Taki pomysł powstał w Ministerstwie Zdrowia. Podzielił się nim z posłami wiceminister Krzysztof Łanda.
– Chcielibyśmy, żeby pacjenci łatwo odróżniali suplementy diety od leków. Dlatego pojawią się na nich niebieskie paski – tłumaczył parlamentarzystom.
Dodatkowo resort chce wprowadzić opłaty za możliwość wprowadzenia na rynek danego środka spożywczego. Tyle że tu wszelkie zmiany muszą być przeprowadzane ostrożnie. Urzędnicy dostrzegają bowiem, że Trybunał Sprawiedliwości UE w przypadkach, gdy państwa członkowskie chciały radykalnie ograniczyć sprzedaż suplementów, stawał najczęściej po stronie przedsiębiorców. Stąd ewentualne opłaty nie będą mogły być zbyt wygórowane – tak, by nie uniemożliwić niektórym prowadzącym biznes działania na rynku aptecznym. Część ekspertów uważa jednak, że obawy o ewentualną niezgodność polskich przepisów z prawem unijnym są bezpodstawne.
– Osoby mówiące, że radykalne ograniczenia są niedopuszczalne w świetle prawa unijnego, się mylą. Traktat pozwala każdemu z krajów członkowskich swobodnie realizować własną gospodarkę lekową – wskazywał niedawno na łamach DGP Walenty Zajdel, przewodniczący komisji ds. aptek szpitalnych Okręgowej Izby Aptekarskiej w Krakowie.
Ekspert mówił przede wszystkim o zmianach dotyczących reklamy leków i suplementów. Bo i w tym zakresie Ministerstwo Zdrowia chce znowelizować prawo farmaceutyczne.
Po pierwsze, na wzór przepisów mówiących o zakazie udziału lekarzy i farmaceutów w reklamach leków, wprowadzony zostanie analogiczny zakaz dotyczący udziału w spotach wykupywanych przez producentów środków spożywczych.
Po drugie, zabronione będzie promowanie suplementów w trakcie audycji dla dzieci.
Po trzecie, ograniczenia obejmą nazewnictwo produktów. W ocenie resortu zdrowia nazwy suplementów nie mogą być mylące i sugerować, że pacjent kupuje lek, a nie środek spożywczy.
I wreszcie po czwarte, naruszający przepisy przedsiębiorcy będą płacić kary znacznie wyższe niż obecnie. Będą to sankcje administracyjne, więc mają być błyskawicznie egzekwowane. Mowa nawet o kwotach sięgających 10 proc. rocznego obrotu naruszyciela. Dodatkowo nierzetelne w ocenie urzędników reklamy będą mogły być natychmiast wstrzymywane.

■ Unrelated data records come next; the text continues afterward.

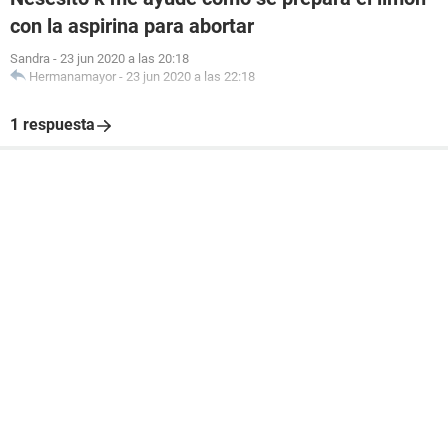
con la aspirina para abortar
Sandra
-
23 jun 2020 a las 20:18
Hermanamayor
-
23 jun 2020 a las 22:18
1 respuesta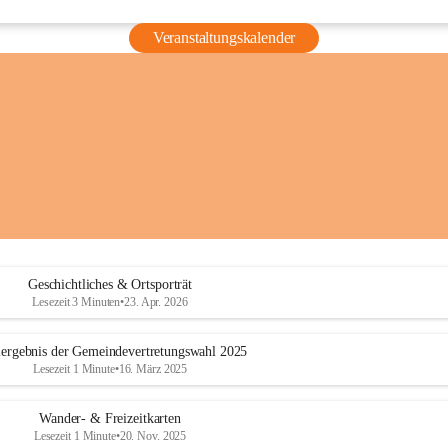
Veranstaltungskalender
Geschichtliches & Ortsporträt
Lesezeit 3 Minuten
•
23. Apr. 2026
ergebnis der Gemeindevertretungswahl 2025
Lesezeit 1 Minute
•
16. März 2025
Wander- & Freizeitkarten
Lesezeit 1 Minute
•
20. Nov. 2025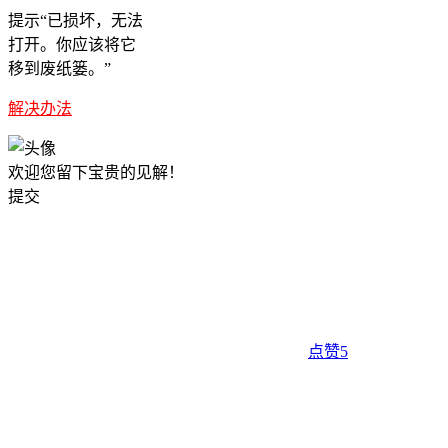
提示“已损坏，无法
打开。你应该将它
移到废纸篓。”
解决办法
欢迎您留下宝贵的见解！
提交
点赞
5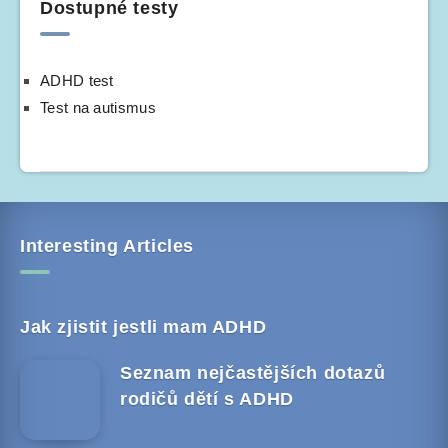
Dostupné testy
ADHD test
Test na autismus
Interesting Articles
Jak zjistit jestli mam ADHD
Seznam nejčastějších dotazů
rodičů dětí s ADHD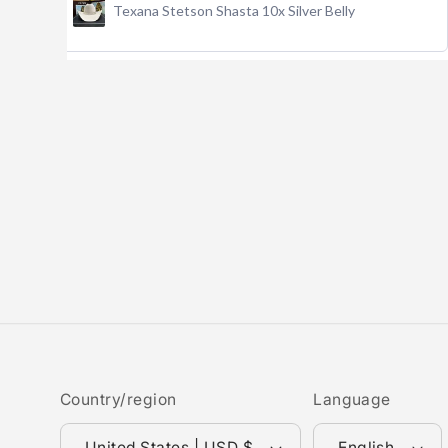
Texana Stetson Shasta 10x Silver Belly
Country/region
Language
United States | USD $
English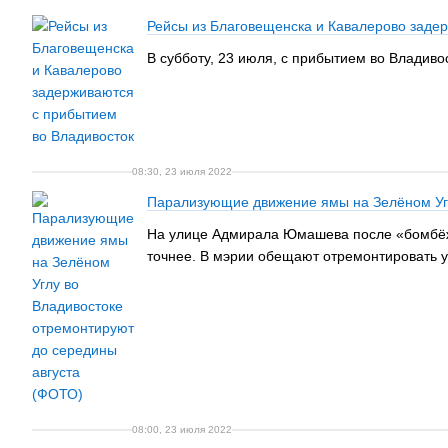
Рейсы из Благовещенска и Кавалерово заде
В субботу, 23 июля, с прибытием во Владив
08:30, 23 июля 2022
Парализующие движение ямы на Зелёном Угл
​​​​​​​На улице Адмирала Юмашева после «бо
точнее. В мэрии обещают отремонтировать уч
08:00, 23 июля 2022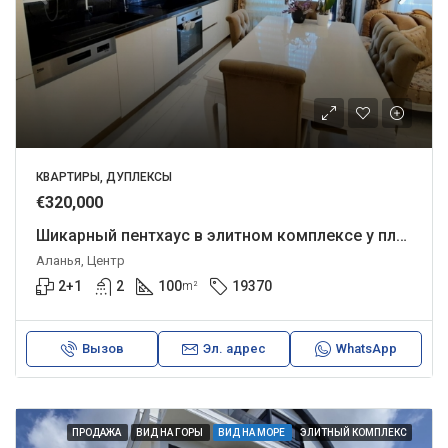
КВАРТИРЫ, ДУПЛЕКСЫ
€320,000
Шикарный пентхаус в элитном комплексе у пляжа Клеопатры.
Аланья, Центр
2+1
2
100
19370
m²
Вызов
Эл. адрес
WhatsApp
ПРОДАЖА
ВИД НА ГОРЫ
ВИД НА МОРЕ
ЭЛИТНЫЙ КОМПЛЕКС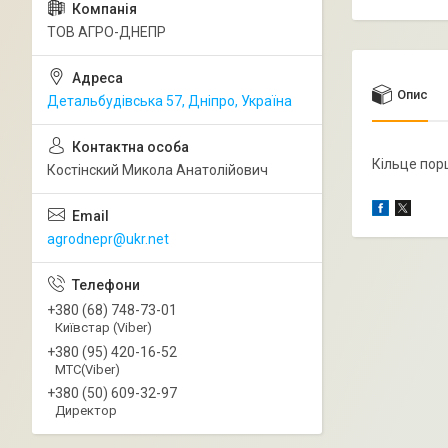
ТОВ АГРО-ДНЕПР
Опис
Детальбудівська 57, Дніпро, Україна
Кільце пор
Костінский Микола Анатолійович
agrodnepr@ukr.net
+380 (68) 748-73-01
Київстар (Viber)
+380 (95) 420-16-52
МТС(Viber)
+380 (50) 609-32-97
Директор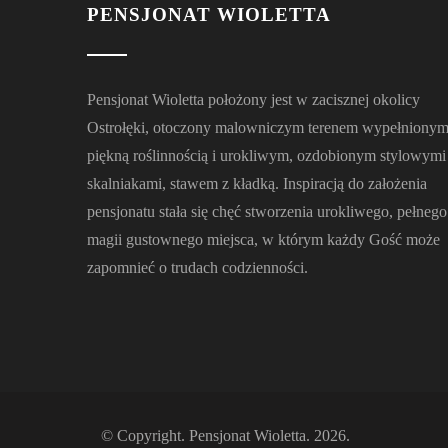
PENSJONAT WIOLETTA
Pensjonat Wioletta położony jest w zacisznej okolicy
Ostrołęki, otoczony malowniczym terenem wypełniony
piękną roślinnością i urokliwym, ozdobionym stylowymi
skalniakami, stawem z kładką. Inspiracją do założenia
pensjonatu stała się chęć stworzenia urokliwego, pełnego
magii gustownego miejsca, w którym każdy Gość może
zapomnieć o trudach codzienności.
© Copyright. Pensjonat Wioletta. 2026.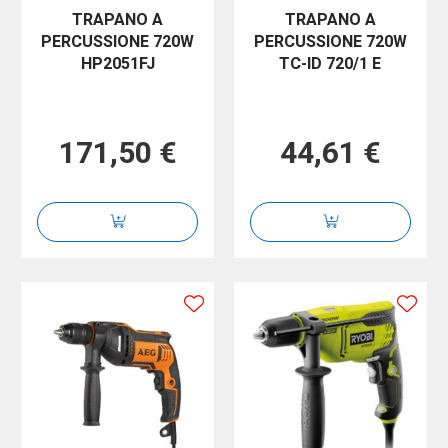
TRAPANO A
TRAPANO A
PERCUSSIONE 720W
PERCUSSIONE 720W
HP2051FJ
TC-ID 720/1 E
171,50 €
44,61 €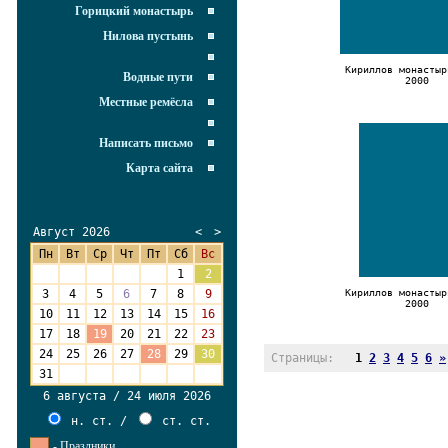
Горицкий монастырь
Нилова пустынь
Кириллов монастыр
Водные пути
2000
Местные ремёсла
Написать письмо
Карта сайта
Август 2026
<
>
Пн
Вт
Ср
Чт
Пт
Сб
Вс
27
28
29
30
31
1
2
3
4
5
6
7
8
9
Кириллов монастыр
2000
10
11
12
13
14
15
16
17
18
19
20
21
22
23
24
25
26
27
28
29
30
Страницы:
1
2
3
4
5
6
»
31
1
2
3
4
5
6
6 августа / 24 июля 2026
н. ст.
/
ст. ст.
- Праздники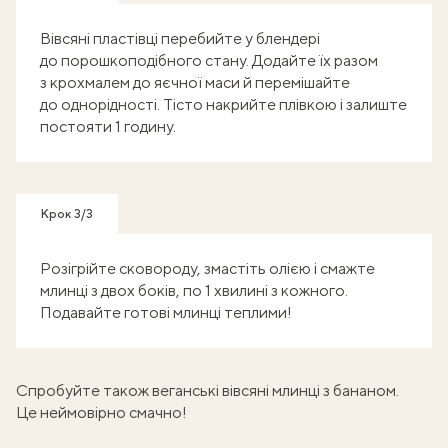
Вівсяні пластівці перебийте у блендері
до порошкоподібного стану. Додайте їх разом
з крохмалем до яєчної маси й перемішайте
до однорідності. Тісто накрийте плівкою і залиште
постояти 1 годину.
Крок 3/3
Розігрійте сковороду, змастіть олією і смажте
млинці з двох боків, по 1 хвилині з кожного.
Подавайте готові млинці теплими!
Спробуйте також
веганські вівсяні млинці з бананом
.
Це неймовірно смачно!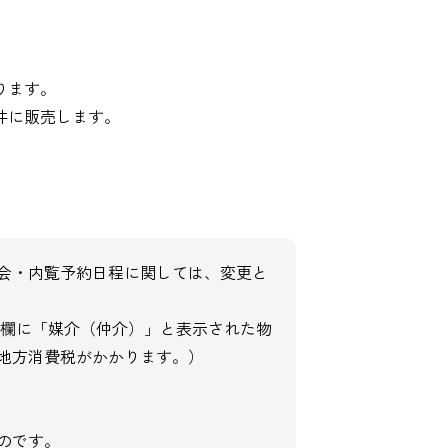
ります。
件に販売します。
会・内覧予約日程に関しては、変更と
の欄に「媒介（仲介）」と表示された物
地方消費税がかかります。）
のです。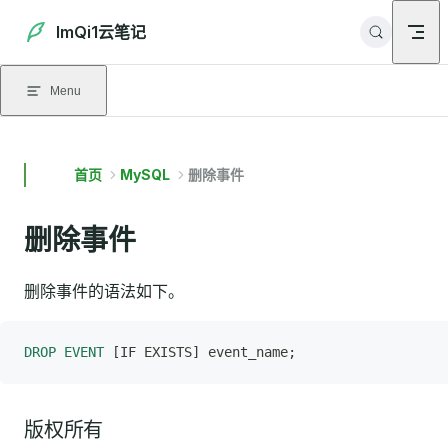
Skip to content
ImQi1云笔记
Menu
首页
MySQL
删除事件
删除事件
删除事件的语法如下。
DROP
 EVENT
 [IF EXISTS] event_name;
版权所有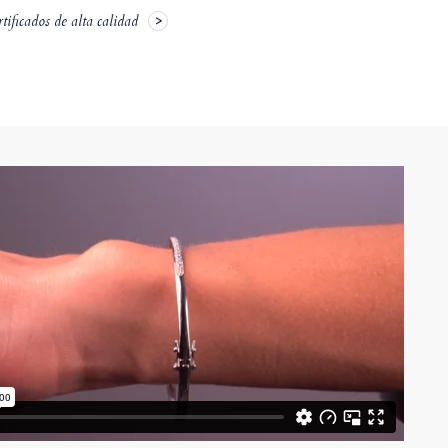
ificados de alta calidad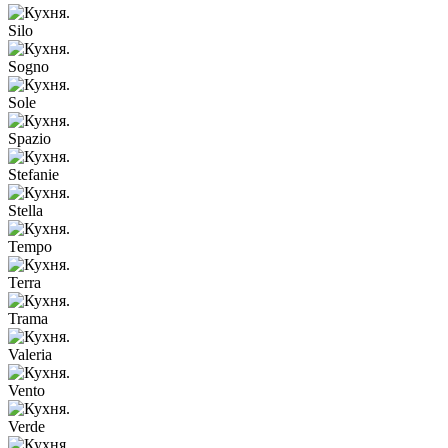
Silo
Sogno
Sole
Spazio
Stefanie
Stella
Tempo
Terra
Trama
Valeria
Vento
Verde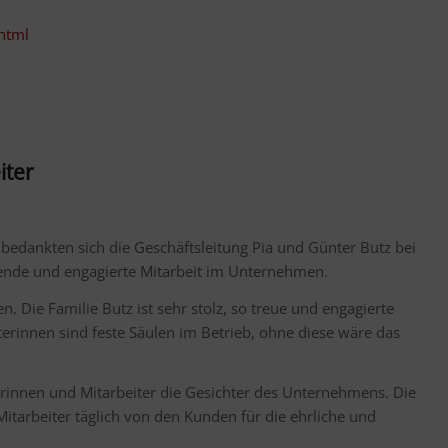
html
iter
 bedankten sich die Geschäftsleitung Pia und Günter Butz bei
agende und engagierte Mitarbeit im Unternehmen.
. Die Familie Butz ist sehr stolz, so treue und engagierte
erinnen sind feste Säulen im Betrieb, ohne diese wäre das
terinnen und Mitarbeiter die Gesichter des Unternehmens. Die
 Mitarbeiter täglich von den Kunden für die ehrliche und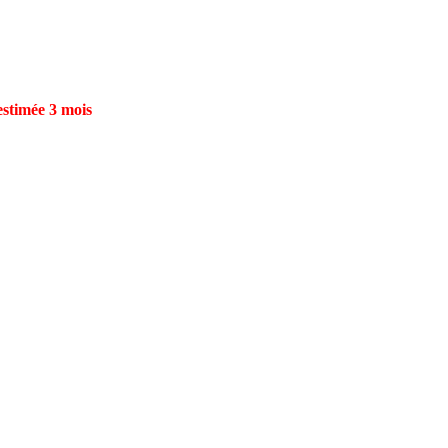
estimée 3 mois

Na razie nie wiadomo, kiedy nowe przepisy wejdą w życie. Ministerstwo Zdrowia chce, by zaczęły obowiązywać jeszcze w 2017 r. Ale mając na względzie, że projekt nowelizacji ma objąć wiele zmian, trudno wyrokować, ile potrwają konsultacje.
Sprawa jednak, jak przekonuje Krzysztof Łanda, jest priorytetowa. Polacy w aptekach zostawiają rocznie ponad 30 mld zł. A nawet 13 proc. hospitalizacji spowodowanych jest złym przyjmowaniem leków i suplementów.